━━ Material supplied ━━

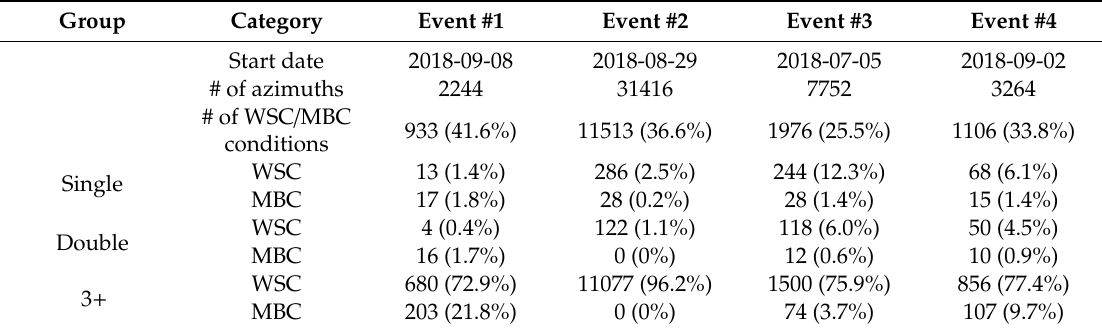
Table 3. Evaluation of the selected weather events (#1 − #4) from the perspective of all the scanned azimuths (i.e., all lidar beams): number of azimuths with fulfilled conditions for wind shear (WSC; 7.5 m / s ≤ ∆ v ≤ 15.0 m / s, i.e., empty pink circles) or for microburst (MBC; ∆ v ≥ 15.0 m / s, i.e., full pink circles), which are isolated (Single), form pairs next to each other (Double) or form groups with at least three members next to each other (3 + ).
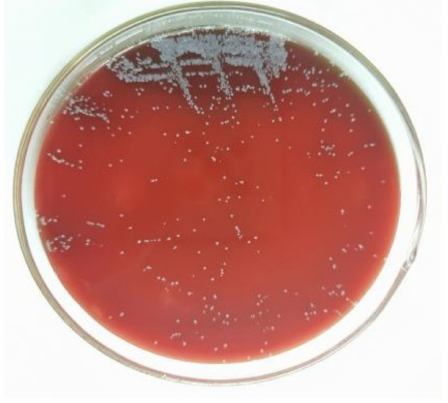
Figure 1. Purified bacterial colonies cultured on blood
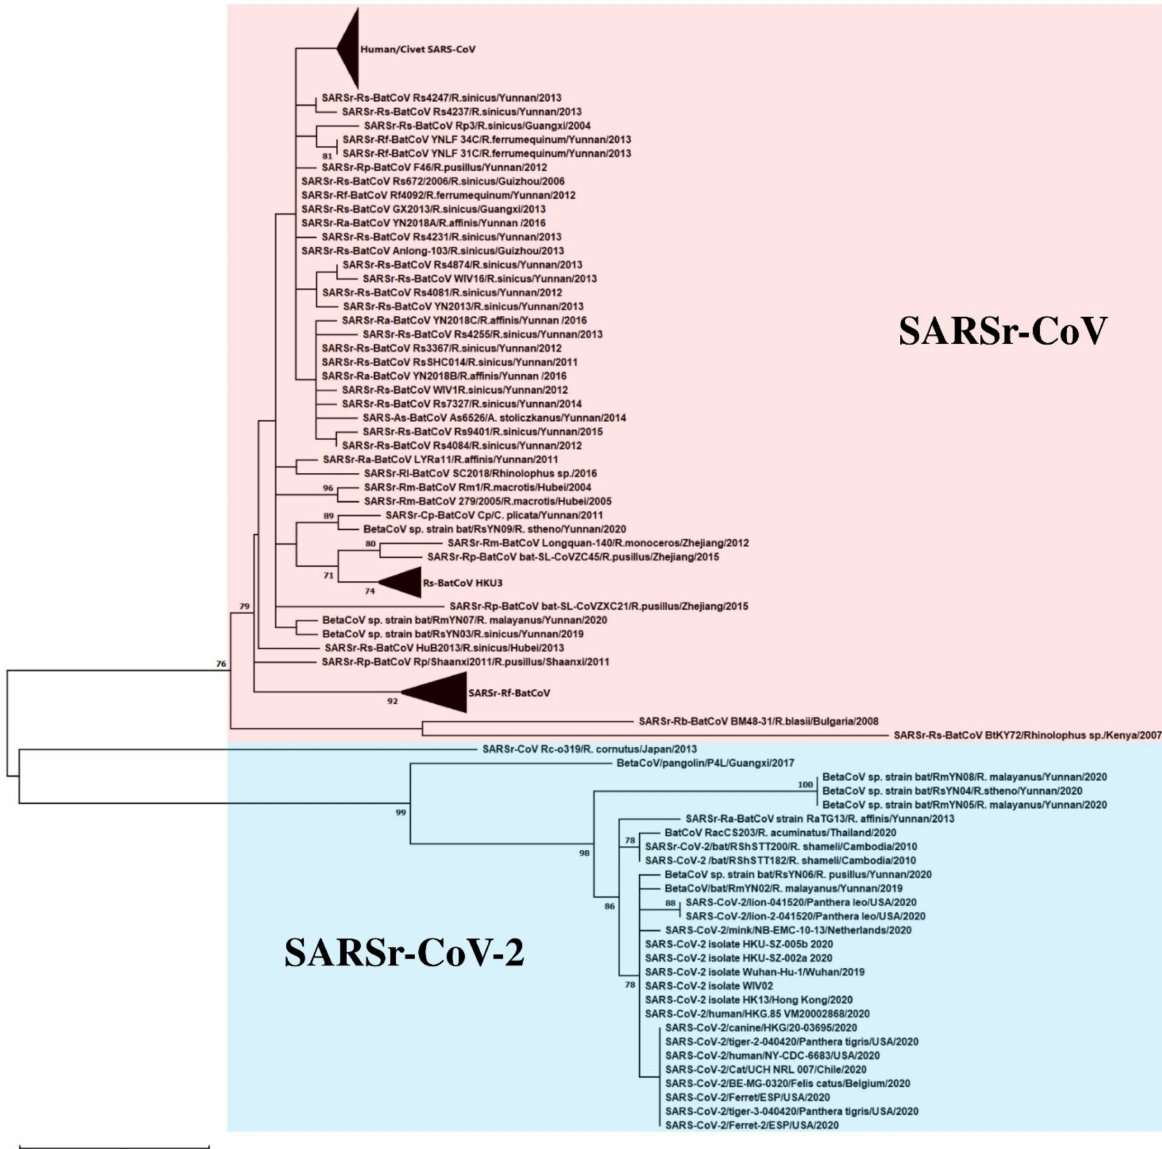
Figure 2. Maximum-likelihood phylogeny based on the nsp12 amino acid sequences of selected SARSr-CoVs. A Jones– Taylor–Thornton (JTT) model of amino acid substitution was used in the analysis with a discrete gamma ( γ ) distribution and the assumption that a certain fraction of sites is evolutionarily invariable (+I). 1000 trees were set for bootstrap values calculation. All bootstrap values and the scale bar indicating the number of amino acid substitutions per site are shown. Viral strains highlighted in red color represents the SARSr-CoV cluster; blue color represents the SARSr-CoV-2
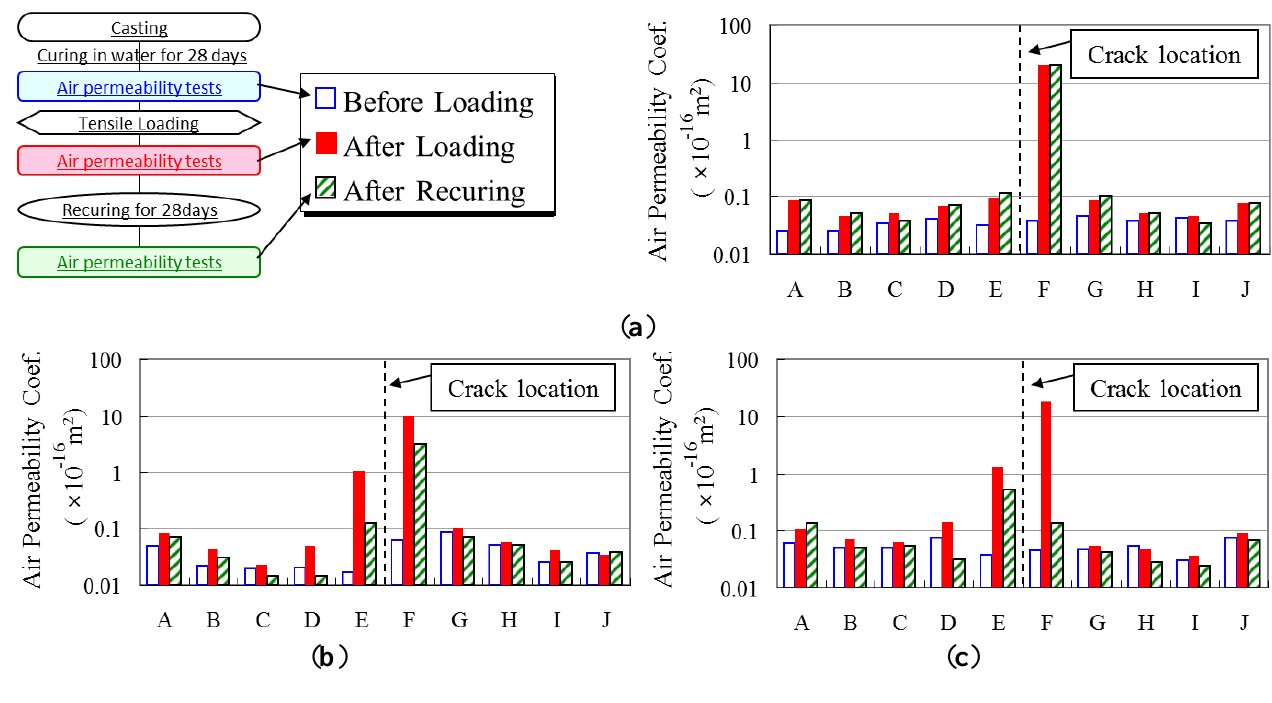
Figure 10. Fly ash concrete air permeability test results. ( a ) Recuring in air; ( b ) Recuring in water—Spceimen No.1; ( c ) Recuring in water—Specimen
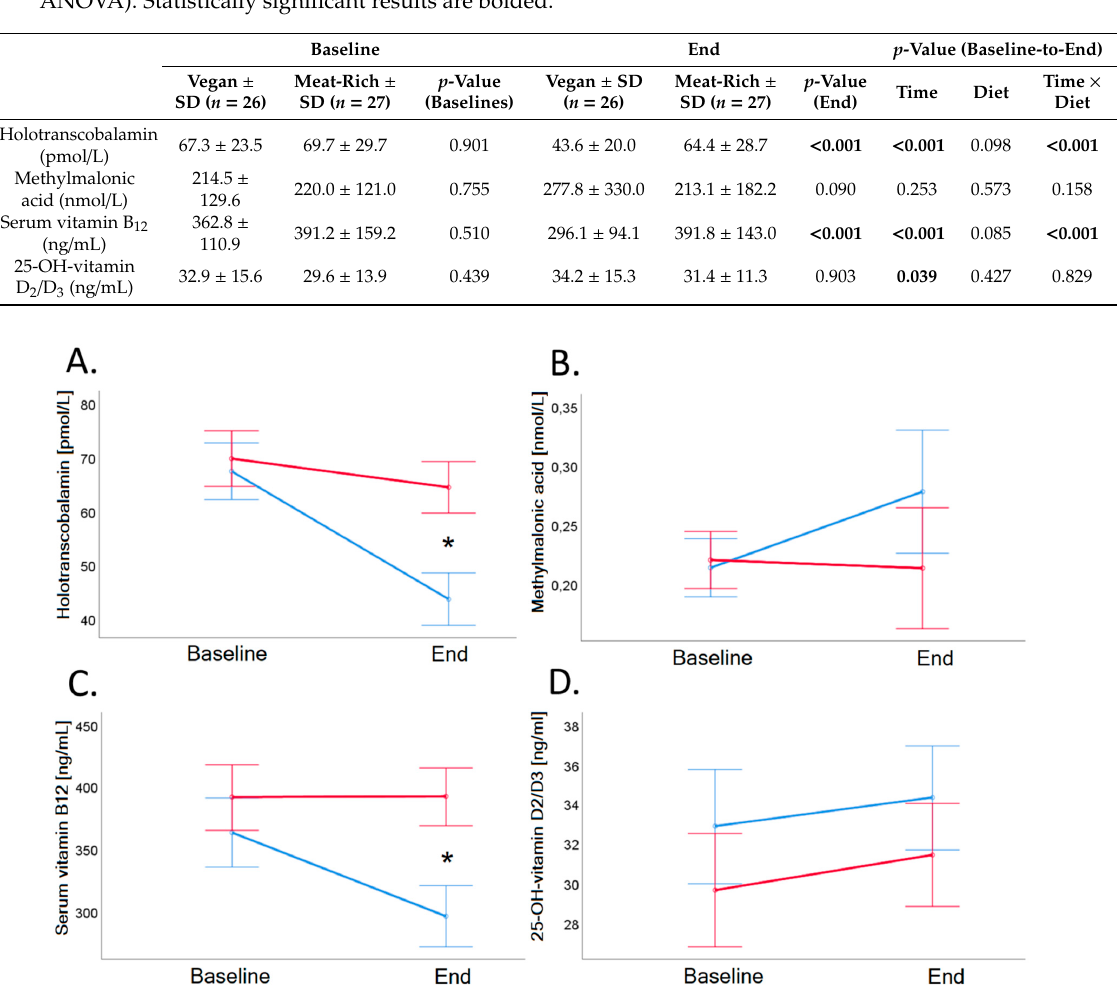
Figure 3. Holotranscobalamin (Panel A ), methylmalonic acid (Panel B ), vitamin B 12 (Panel C ), and 25-OH-Vitamin D 2 / D 3 (Panel D ) in serum before and after 4-week dietary intervention in VD (blue line) and MD (red line). Serum vitamin B 12 (ng / L) and holotranscobalamin concentrations (pmol / L) showed a significantly decrease in vegans (vitamin B 12 : 362.8 ± 110.9 to 296.1 ± 94.1 ng/L, p < 0.001; holotranscobalamin: 67.3 ± 23.5 to 43.6 ± 20.0 pmol/L, p < 0.001) compared to meat-rich subjects (vitamin B 12 : 391.2 ± 159.2 to 391.8 ± 143.0 ng/L, p = 0.919; holotranscobalamin: 69.7 ± 29.7 to 64.4 ± 28.7 pmol/L, p = 0.041). Holotranscobalamin decreased by more than 30% upon dietary intervention, whereas serum vitamin B 12 decreased by 18% . Error bars show ± 1 standard error. Baseline and end values as well as statistical comparisons are shown in Table 2. Significant di ff erences between groups are marked with an asterisk (*: p <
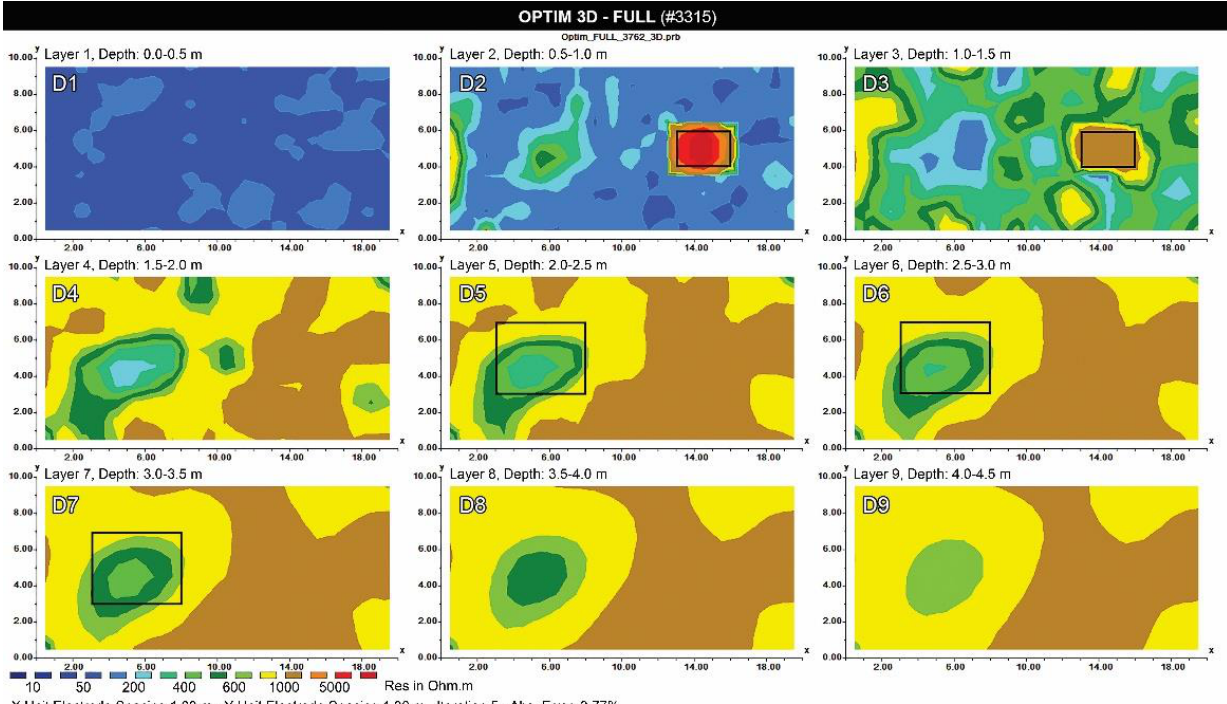
Figure 9. Inversion results from optimum array produced by 3D algorithm. Stummer’s optimum data reconstruct target ‘A’ only at layer D2 (not at D3) with higher resistivity values (>5000 ohm.m) and deformed along the Y direction (Figure 10). The layer D2 is reconstructed with values close to 1000 ohm.m, a value higher than the model (100 ohm.m). Target ‘B’ is also reconstructed at depth layers D3 and D4, where it should not be, but with resistivity values closer to the theoretical model (100 ohm.m).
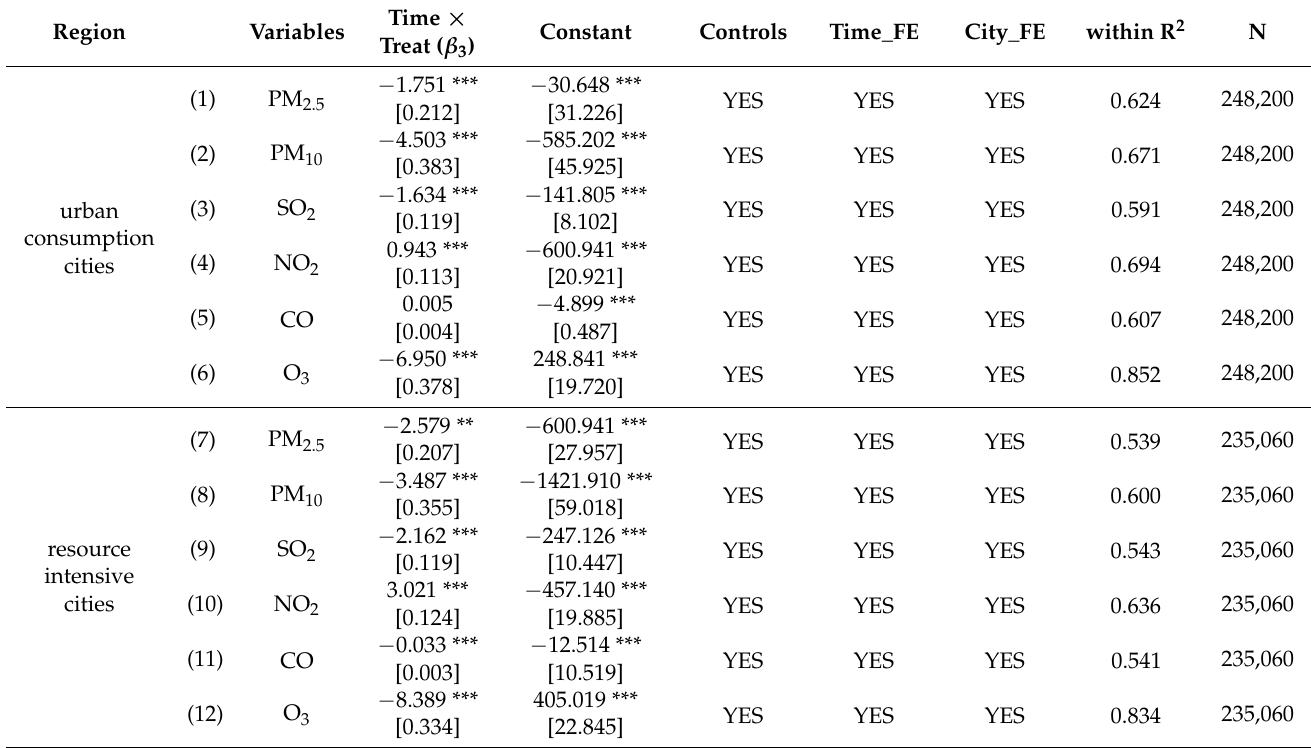
Table 3. Estimation results of the BSDW policy on air pollution in different industry type of cities.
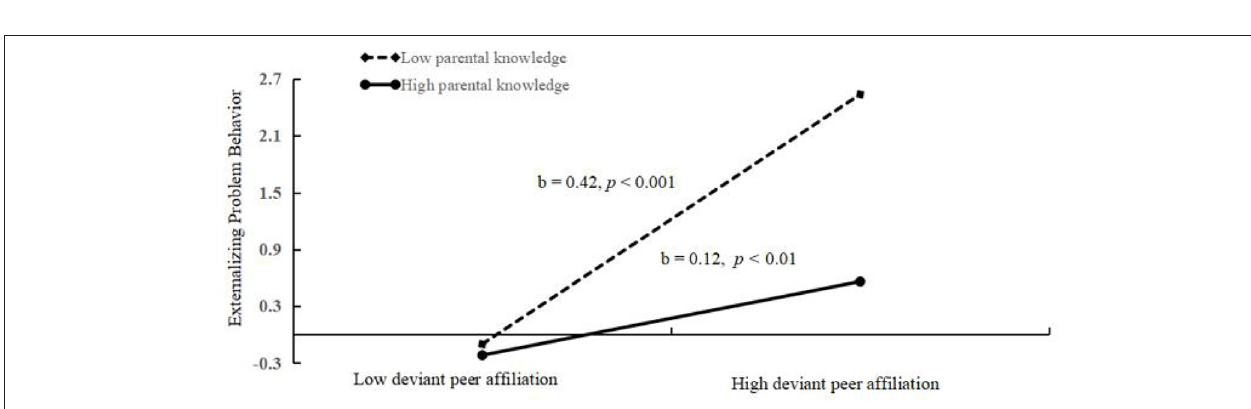
FIGURE 6 | Test of the moderating effect of parental knowledge on the indirect association between community violence exposure and externalizing problem behaviors. *** p < 0.001, ** p < 0.01.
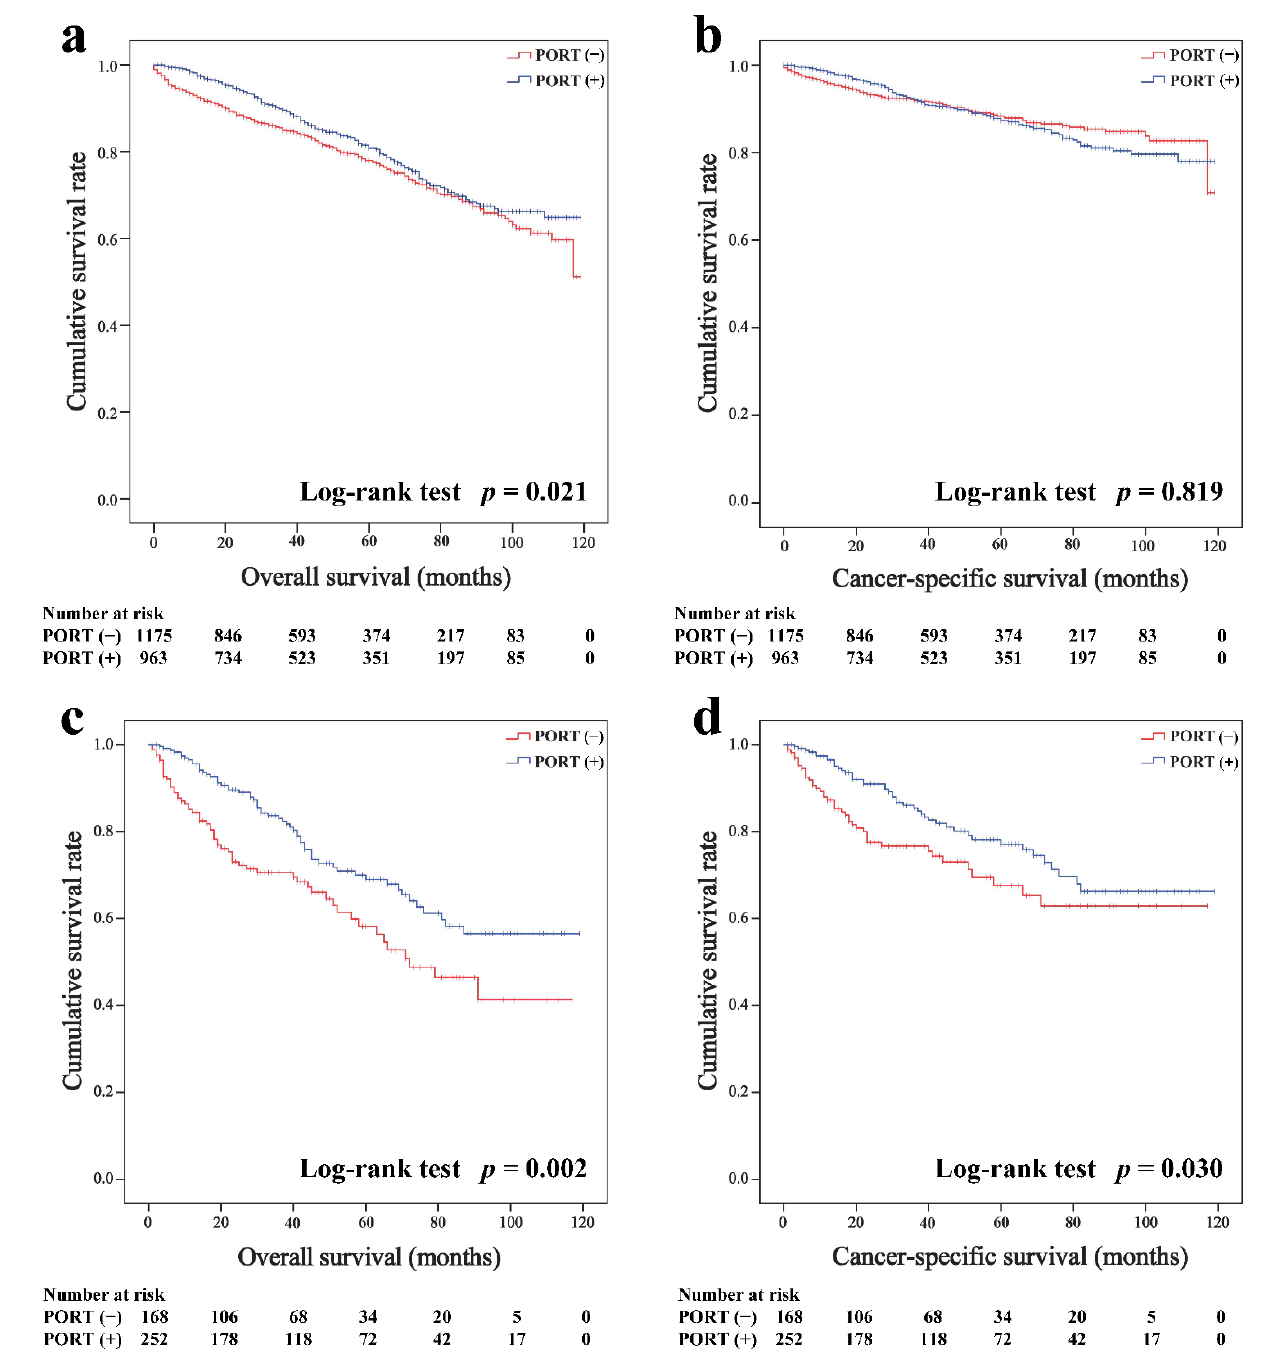
Figure 1. Overall and cancer-specific survival in patients with thymoma ( a , b ) and thymic carcinoma ( c , d ) before matched.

━━━

Work order> Write out again, exactly, each line from the one with "Figure 9. Inversion" to the end of the entries. No pictures go in.

Exercise response>
Figure 9. Inversion results from optimum array produced by 3D algorithm. Stummer’s optimum data reconstruct target ‘A’ only at layer D2 (not at D3) with higher resistivity values (>5000 ohm.m) and deformed along the Y direction (Figure 10). The layer D2 is reconstructed with values close to 1000 ohm.m, a value higher than the model (100 ohm.m). Target ‘B’ is also reconstructed at depth layers D3 and D4, where it should not be, but with resistivity values closer to the theoretical model (100 ohm.m).
Table 3. Estimation results of the BSDW policy on air pollution in different industry type of cities.
FIGURE 6 | Test of the moderating effect of parental knowledge on the indirect association between community violence exposure and externalizing problem behaviors. *** p < 0.001, ** p < 0.01.
Figure 1. Overall and cancer-specific survival in patients with thymoma ( a , b ) and thymic carcinoma ( c , d ) before matched.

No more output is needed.